Parallela corre la storia del passato di Victoria, quando da bambina aveva sfiorato la possibilità di avere una mamma e una famiglia.
Il libro ha un ritmo incalzante e Victoria all’inizio suscita compassione. Non ama il contatto fisico, none piace parlare di sé ma conosce il linguaggio dei fiori e lo usa. Lo usa con un uomo che non riconosce subito ma che invece riconosce lei e le risponde nella stessa lingua fatta di petali e colori.
Ma per Victoria le cose si complicano o, meglio, se le complica da sola. È convinta di vivere in una spirale di errori e abbandono che include generazioni di madri e figlie per le quali tutto andrà sempre male. Crede di poter fare solo del male agli altri ma penso che in fondo non volesse bene a se stessa.
Il linguaggio segreto dei fiori mi ha affascinata. Il dizionario personale e univoco di Victoria si trova alla fine.
Il libro contiene anche un’intervista all’autrice, che nella vita ha aperto la sua casa e il suo cuore a ragazzi che non avevano famiglia. Un tema che le è particolarmente caro quello delle adozioni e dei giovani senza famiglia che ad un certo punto della vita devono lasciare le strutture che li hanno ospitati per affrontare il mondo. Un tema che pochi conoscono nei dettagli e che l’autrice ha voluto portare alla luce.
— Spoiler —
Finché Victoria era una bambina, finché era una ragazza con dei problemi, ho cercato sempre di capirla. Quando incontra Grant, nipote della donna che stava per adottarla, se ne innamora (anche se in una relazione a dir poco stravagante) e resta incinta, posso ancora capire. Ma il modo in cui è scappata sa lui incinta, ha avuto la bambina e poi improvvisamente l’ha abbandonata da Grant tra il muschio, non lo accetto: ha messo in pericolo la vita di una bambina lasciandola da sola per ore più di una volta e non la riesco a giustificare. Prima la compativo, poi mi è diventata antipatica e ho compreso quanto fosse mentalmente disturbata. Impossibile affidarle una bambina. Avrebbe avuto bisogno di un sostegno psicologico che nessuno le ha consigliato, né fornito. E invece di aiutarla in questo senso, alla fine le viene dato del tempo per abituarsi a non scappare più dalla donna che avrebbe dovuto adottarla, dal suo compagno e da sua figlia. Non mi è piaciuto per niente questo finale.
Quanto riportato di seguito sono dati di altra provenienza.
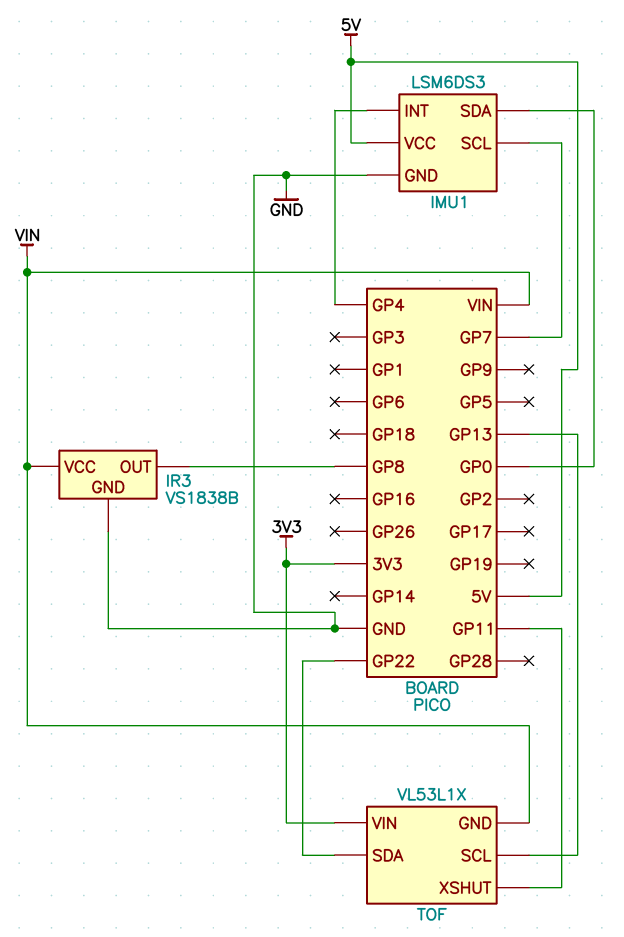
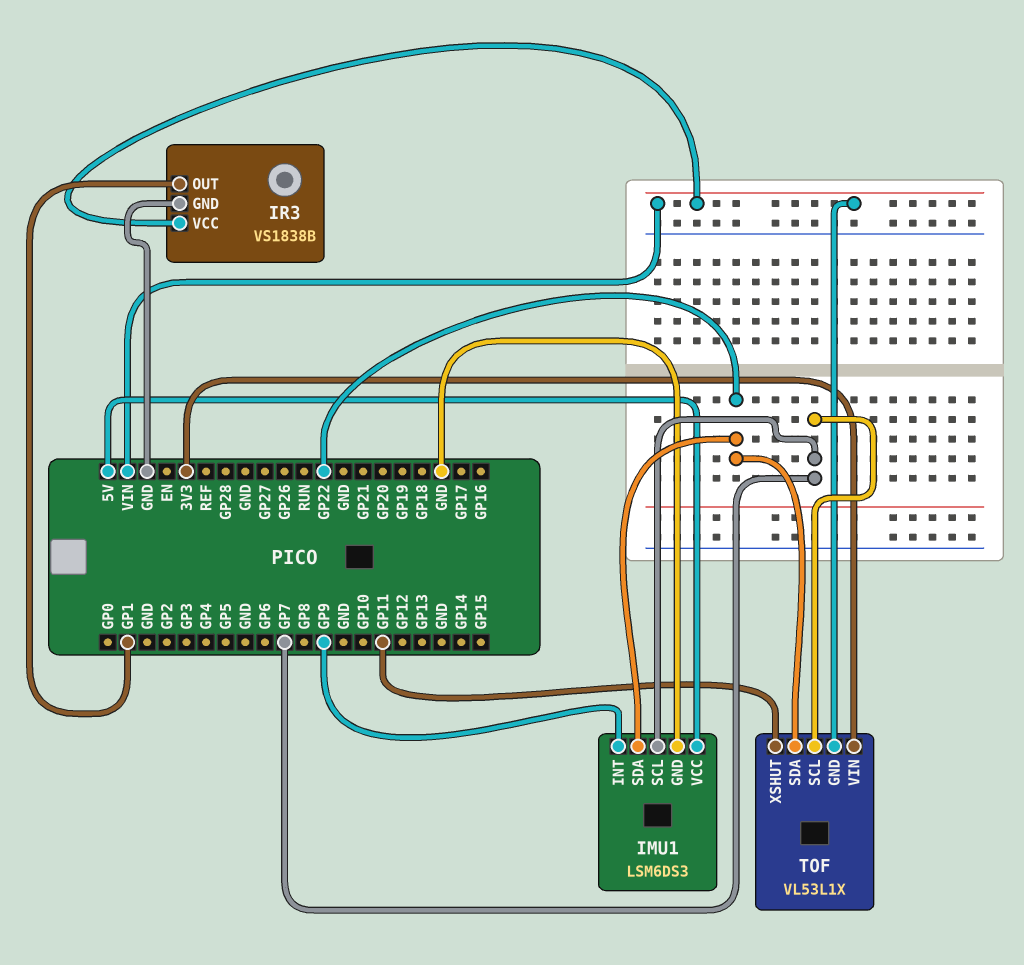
IMU1 pin INT: GP4 -> GP9
IMU1 pin SDA: GP0 -> GP22
IR3 pin OUT: GP8 -> GP1
TOF pin SCL: GP13 -> GP7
E poi tutto viene fatto fuori legge. Quando impara a guidare, non prende la patente; quando mette su il suo negozio di addobbi floreali, non mi pare che ci paghi le tasse; subentra lei nell’affitto dell’apprtamento che divide con un’altra donna pagandolo per intero e di contratti neanche l’ombra; e quando nasce sua figlia, ci mette mesi per scegliere un nome e poi la lascia senza nome dal padre: ma è stata registrata all’anagrafe? Pensavo che mi sarebbe piaciuto di più questo libro ma mi ha delusa.
Mi è rimasto solo il ricordo del linguaggio dei fiori. Solo che non voglio scegliere un significato univoco per ogni fiore, come ha fatto Victoria nel suo dizionario personale. Alcuni fiori hanno più di un significato e bisognerebbe conoscerli tutti.